REQUEST →
What lines below include the string "jour"? Pick them out and copy them.

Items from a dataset
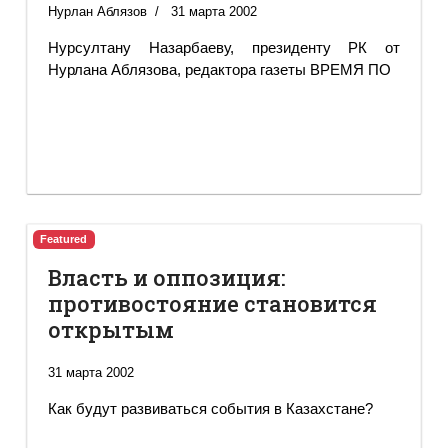
Нурлан Аблязов
31 марта 2002
Нурсултану Назарбаеву, президенту РК от
Нурлана Аблязова, редактора газеты ВРЕМЯ ПО
Featured
Власть и оппозиция:
противостояние становится
открытым
31 марта 2002
Как будут развиваться события в Казахстане?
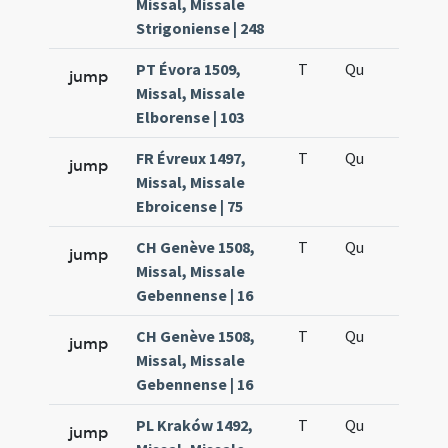
Missal, Missale
Strigoniense | 248
PT Évora 1509,
T
Qu
H6
jump
Missal, Missale
Elborense | 103
FR Évreux 1497,
T
Qu
H6
jump
Missal, Missale
Ebroicense | 75
CH Genève 1508,
T
Qu
H6
jump
Missal, Missale
Gebennense | 16
CH Genève 1508,
T
Qu
H6
jump
Missal, Missale
Gebennense | 16
PL Kraków 1492,
T
Qu
H6
jump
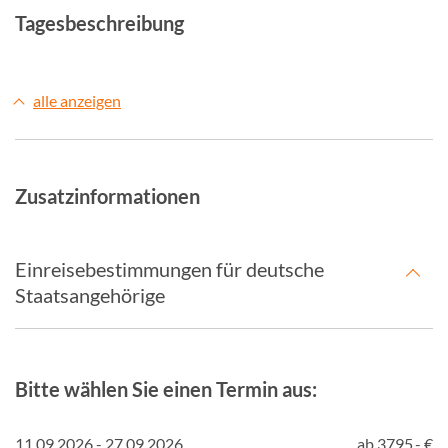
Tagesbeschreibung
alle anzeigen
Zusatzinformationen
Einreisebestimmungen für deutsche
Staatsangehörige
Bitte wählen Sie einen Termin aus:
11.09.2026 - 27.09.2026
ab 3795,- €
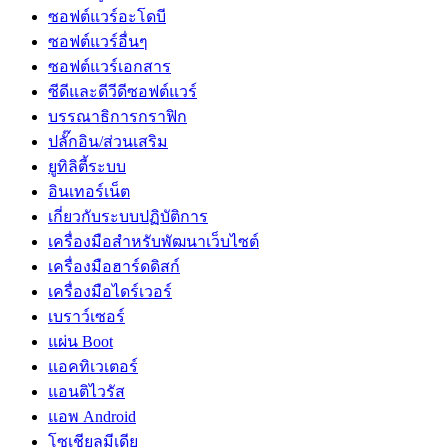
ซอฟต์แวร์อะโดบี
ซอฟต์แวร์อื่นๆ
ซอฟต์แวร์เอกสาร
ซีดีและดีวีดีซอฟต์แวร์
บรรณาธิการกราฟิก
ปลั๊กอิน/ส่วนเสริม
ยูทิลิตี้ระบบ
อินเทอร์เน็ต
เกี่ยวกับระบบปฏิบัติการ
เครื่องมือสำหรับพัฒนาเว็บไซต์
เครื่องมือฮาร์ดดิสก์
เครื่องมือไดร์เวอร์
เบราว์เซอร์
แผ่น Boot
แอคทิเวเตอร์
แอนติไวรัส
แอพ Android
โซเชียลมีเดีย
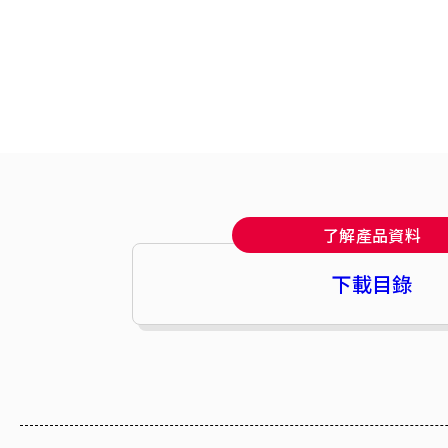
了解產品資料
下載目錄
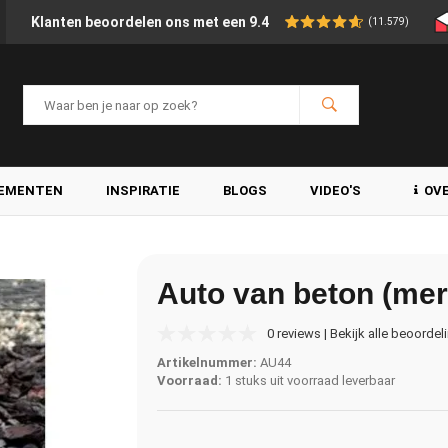
Klanten beoordelen ons met een 9.4
(11.579)
LEMENTEN
INSPIRATIE
BLOGS
VIDEO'S
OV
Auto van beton (mer
0 reviews | Bekijk alle beoordel
Artikelnummer:
AU44
Voorraad:
1 stuks uit voorraad leverbaar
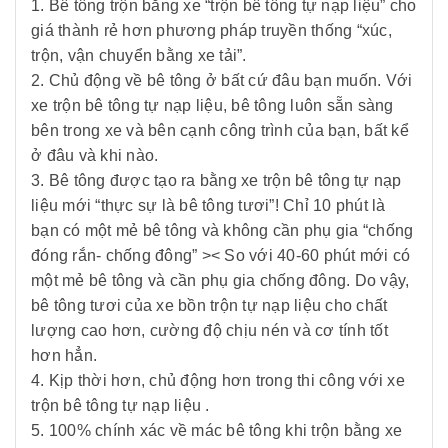
1. Bê tông trộn bằng xe “trộn bê tông tự nạp liệu” cho
giá thành rẻ hơn phương pháp truyền thống “xúc,
trộn, vận chuyển bằng xe tải”.
2. Chủ động về bê tông ở bất cứ đâu bạn muốn. Với
xe trộn bê tông tự nạp liệu, bê tông luôn sẵn sàng
bên trong xe và bên cạnh công trình của bạn, bất kể
ở đâu và khi nào.
3. Bê tông được tạo ra bằng xe trộn bê tông tự nạp
liệu mới “thực sự là bê tông tươi”! Chỉ 10 phút là
bạn có một mẻ bê tông và không cần phụ gia “chống
đóng rắn- chống đông” >< So với 40-60 phút mới có
một mẻ bê tông và cần phụ gia chống đông. Do vậy,
bê tông tươi của xe bồn trộn tự nạp liệu cho chất
lượng cao hơn, cường độ chịu nén và cơ tính tốt
hơn hẳn.
4. Kịp thời hơn, chủ động hơn trong thi công với xe
trộn bê tông tự nạp liệu .
5. 100% chính xác về mác bê tông khi trộn bằng xe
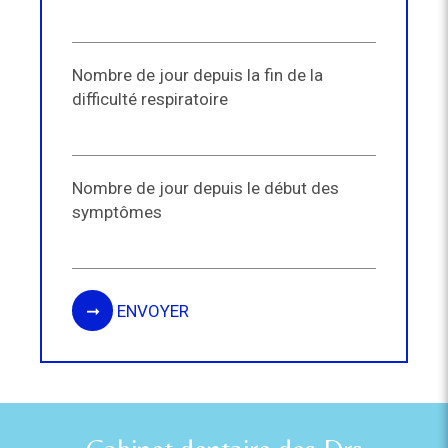
Nombre de jour depuis la fin de la
difficulté respiratoire
Nombre de jour depuis le début des
symptômes
ENVOYER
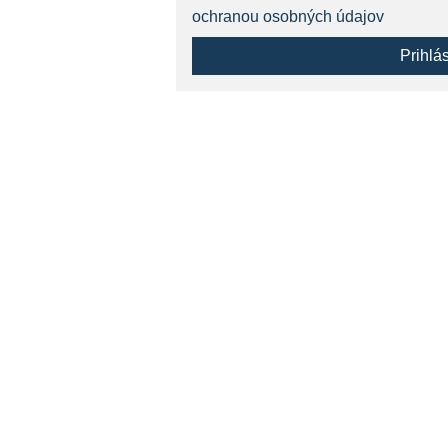
ochranou osobných údajov
Prihlá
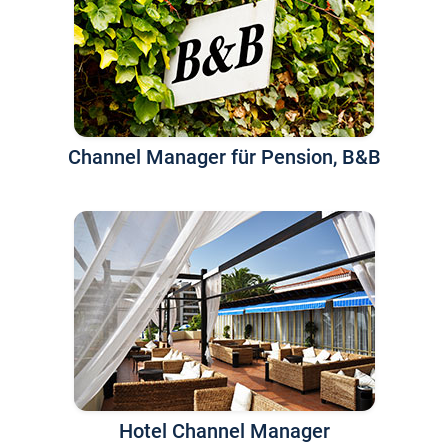
Channel Manager für Pension, B&B
Hotel Channel Manager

ANSWER BOX →
Nombre de jour depuis la fin de la
Nombre de jour depuis le début des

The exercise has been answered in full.